After considering easing up on a number ofrestrictions, the Manitoba government decided on Tuesday it would only make modest changes to public health orders, frustrating those left out.
Bill Walker, CEO of Landmark Cinemas Canada, had high hopes for his Manitoba-based movie theatres after the province last week floated the idea of allowing big indoor venues, such as concert halls, theatres and casinos, to reopen with capacity limits.
However, the new public health orders, which come into effect on Friday, do not include any changes to those venues.
“We understand governments being cautious,” Walker said. “What makes this frustrating is that we feel our industry is miscategorized.”
Unlike most businesses, Walker said movie theatres have the unique ability to have all guests sitting quietly, far apart from one another for almost their entire visit.
He said theatres also have the advantage of controlling how many people enter and exit the spacious buildings at a time.
“We say, ‘Hey, the most popular movie is at 7:10, so what we’re going to do is we’re not going to put any movies in before 7:10 and we’re going to leave a bunch of time after 7:10,’” Walker explained.

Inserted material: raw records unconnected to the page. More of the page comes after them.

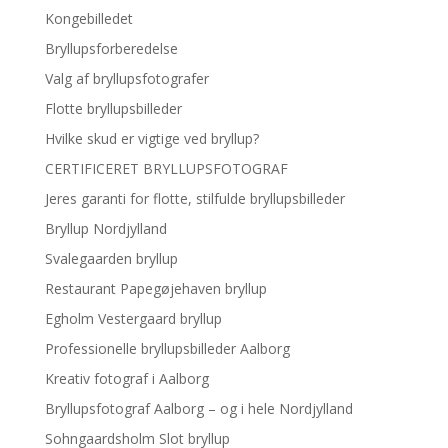
Kongebilledet
Bryllupsforberedelse
Valg af bryllupsfotografer
Flotte bryllupsbilleder
Hvilke skud er vigtige ved bryllup?
CERTIFICERET BRYLLUPSFOTOGRAF
Jeres garanti for flotte, stilfulde bryllupsbilleder
Bryllup Nordjylland
Svalegaarden bryllup
Restaurant Papegøjehaven bryllup
Egholm Vestergaard bryllup
Professionelle bryllupsbilleder Aalborg
Kreativ fotograf i Aalborg
Bryllupsfotograf Aalborg – og i hele Nordjylland
Sohngaardsholm Slot bryllup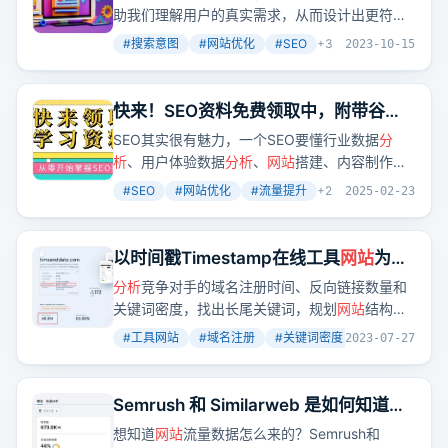
助我们理解用户的真实需求，从而设计出更符合
后者1月访问量1.3万。
用户期望的
网站
内容。就像哥飞文章中提到的，
#
搜索意图
#
网站优化
#
SEO
+
3
2023-10-15
通过收集和
分析
搜索推荐词，我们能够获得关于
用户意图的宝贵信息。
快来！SEO资料免费领取中，附带谷歌
竞争对手
分析
文档
SEO其实很有魅力，一个SEO要懂行业数据
分
析
、用户体验数据
分析
、
网站
搭建、内容制作技
巧、内链系统优化、外链资源操作、
网站
运营、
#
SEO
#
网站优化
#
流量提升
+
2
2025-02-23
网站
建设、
网站
营销推广思路策划等。作者提供
了很多免费的SEO资料，包括视频教程、文档、
交流群等，还有谷歌竞争对手
分析
文档。
以时间戳Timestamp在线工具
网站
为
例，手把手教你做一个工具
网站
的详细
分析
竞争对手的域名注册时间、反向链接数量和
步骤
关键词密度，找出长尾关键词，规划
网站
结构和
内容，保持关键词密度，创建动态页面以吸引搜
#
工具网站
#
域名注册
#
关键词密度
+
3
2023-07-27
索引擎爬虫。
Semrush 和 Similarweb 是如何知道每
个
网站
的流量数据的？
想知道
网站
流量数据怎么来的？Semrush和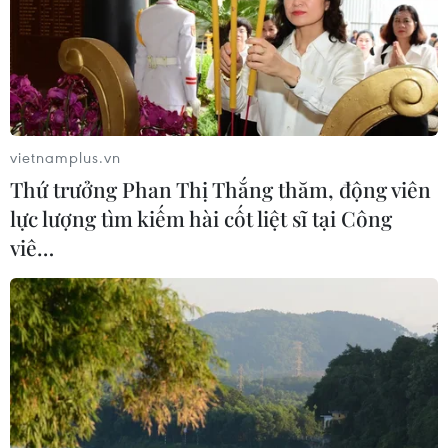
vietnamplus.vn
Thứ trưởng Phan Thị Thắng thăm, động viên
lực lượng tìm kiếm hài cốt liệt sĩ tại Công
viê…
TIN CÙNG CHUYÊN MỤC
Thị trường vaccine thế giới chuyển
hướng sang người cao tuổi
08/08/2026 15:01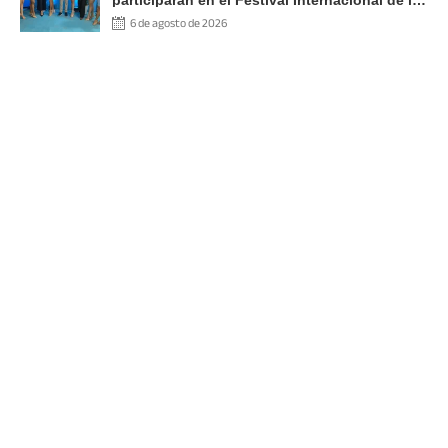
Artes, Cultura y Gastronomía
6 de agosto de 2026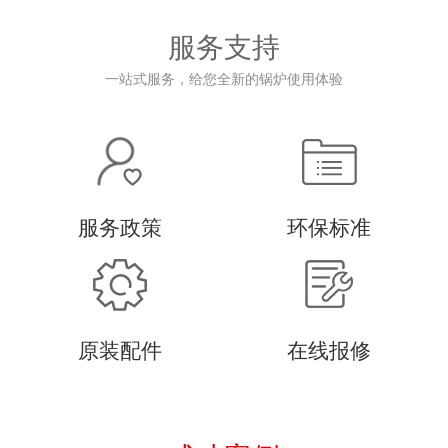
服务支持
一站式服务，给您全新的锅炉使用体验
服务政策
环保标准
原装配件
在线报修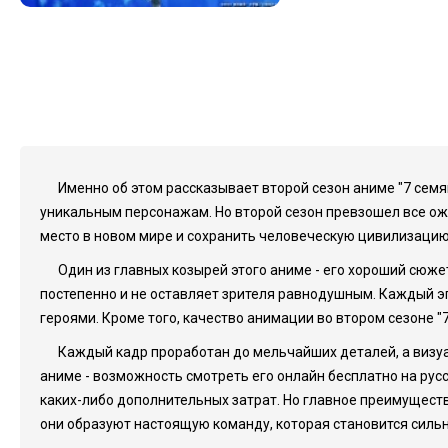
Именно об этом рассказывает второй сезон аниме "7 сем
уникальным персонажам. Но второй сезон превзошел все ож
место в новом мире и сохранить человеческую цивилизацию
Один из главных козырей этого аниме - его хороший сюже
постепенно и не оставляет зрителя равнодушным. Каждый 
героями. Кроме того, качество анимации во втором сезоне "
Каждый кадр проработан до мельчайших деталей, а визуа
аниме - возможность смотреть его онлайн бесплатно на ру
каких-либо дополнительных затрат. Но главное преимущество
они образуют настоящую команду, которая становится сильне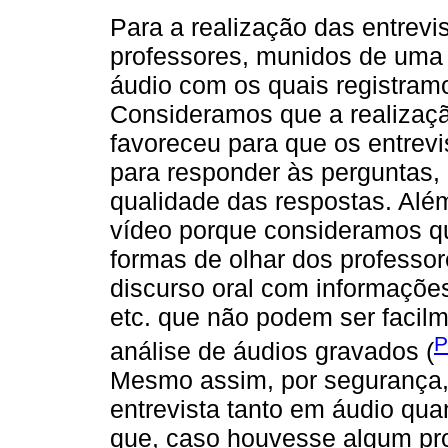
Para a realização das entrevi
professores, munidos de uma
áudio com os quais registramo
Consideramos que a realizaçã
favoreceu para que os entrev
para responder às perguntas, 
qualidade das respostas. Além
vídeo porque consideramos q
formas de olhar dos profess
discurso oral com informaçõe
etc. que não podem ser facil
P
análise de áudios gravados (
Mesmo assim, por segurança, 
entrevista tanto em áudio qua
que, caso houvesse algum p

The Manitoba government also decided to not loosen restrictions on indoor dining in restaurants, although it was being contemplated.
Currently, the province only allows guests to eat inside a restaurant with members of their household.
Kevin Monk, co-owner of The Toad in the Hole, said lifting that rule would’ve made a big difference in his bottom line.
“In Osborne Village, where we’re located, most people live alone, so literally 90 per cent of the tables that come in are singles,” Monk said. “Most of our tables are built for four or more.”
The province decided to make only minor changes to the public health orders because of concerns over rising variant case numbers and the need to keep stability in the province’s health-care system.
The changes to current orders include:
- increasing gathering limits at outdoor public places to 25 from 10 people;
- increasing gathering limits at weddings and funerals to 25 from 10 people;
- maintaining the capacity limits for retail stores at 50 per cent, but expanding the in-store limits to a 500-person capacity, whichever is lower, with other public health measures still in effect; and
- relaxing rules for drive-in events to allow people to leave their vehicles while still observing public health measures.
Chief Provincial Public Health Officer Dr. Brent Roussin said additional changes to the orders may be considered after spring break, Passover, and Easter.